> _DESCRIPTION OF THE TASK_: In the entries that follow, find the word "logic" and report each line it is on.

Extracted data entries
------------------------------------------------
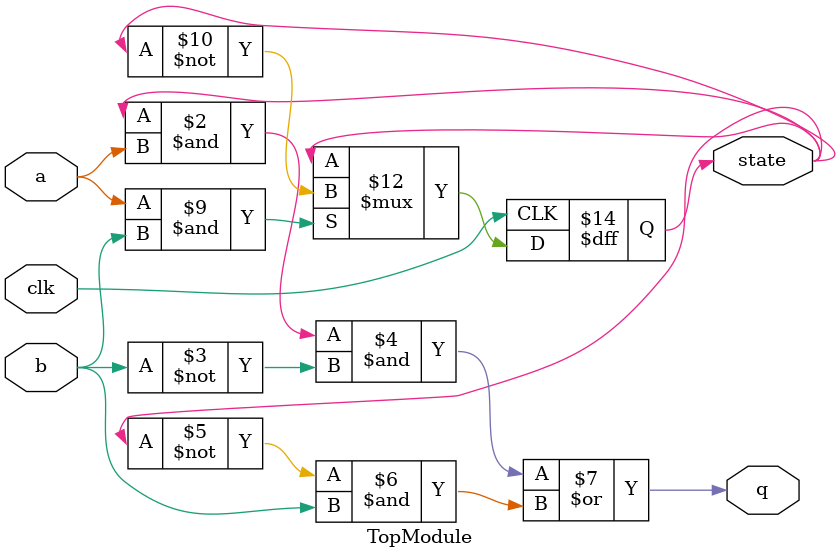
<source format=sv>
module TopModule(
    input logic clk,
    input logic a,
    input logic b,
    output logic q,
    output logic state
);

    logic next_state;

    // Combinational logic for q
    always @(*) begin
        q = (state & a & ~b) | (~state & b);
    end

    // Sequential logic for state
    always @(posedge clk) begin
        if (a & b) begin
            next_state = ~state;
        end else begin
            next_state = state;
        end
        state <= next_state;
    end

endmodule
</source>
------------------------------------------------
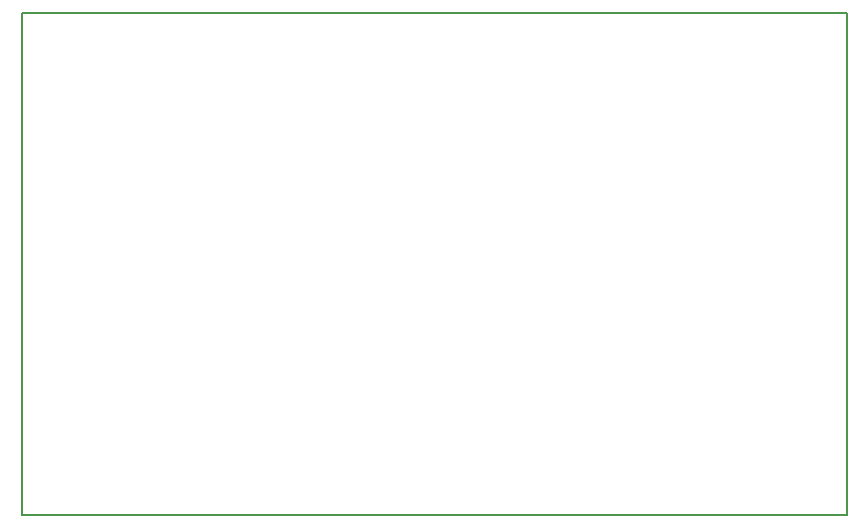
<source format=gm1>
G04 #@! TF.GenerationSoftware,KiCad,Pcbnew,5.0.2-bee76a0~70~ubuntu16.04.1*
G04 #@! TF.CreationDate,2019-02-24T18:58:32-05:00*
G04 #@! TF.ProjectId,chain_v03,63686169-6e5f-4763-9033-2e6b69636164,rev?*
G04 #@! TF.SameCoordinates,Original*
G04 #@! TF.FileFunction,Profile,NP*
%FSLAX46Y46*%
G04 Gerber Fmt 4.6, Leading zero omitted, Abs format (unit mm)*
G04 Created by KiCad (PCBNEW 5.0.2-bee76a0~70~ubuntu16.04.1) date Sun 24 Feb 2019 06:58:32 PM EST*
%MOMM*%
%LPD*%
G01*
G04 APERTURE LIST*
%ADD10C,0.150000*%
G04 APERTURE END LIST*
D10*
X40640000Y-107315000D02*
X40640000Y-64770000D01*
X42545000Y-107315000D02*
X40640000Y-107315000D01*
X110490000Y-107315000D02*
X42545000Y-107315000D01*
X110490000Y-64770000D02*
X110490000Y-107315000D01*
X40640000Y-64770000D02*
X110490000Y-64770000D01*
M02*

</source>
------------------------------------------------
> _EXERCISE RESULT_:
    input logic clk,
    input logic a,
    input logic b,
    output logic q,
    output logic state
    logic next_state;
    // Combinational logic for q
    // Sequential logic for state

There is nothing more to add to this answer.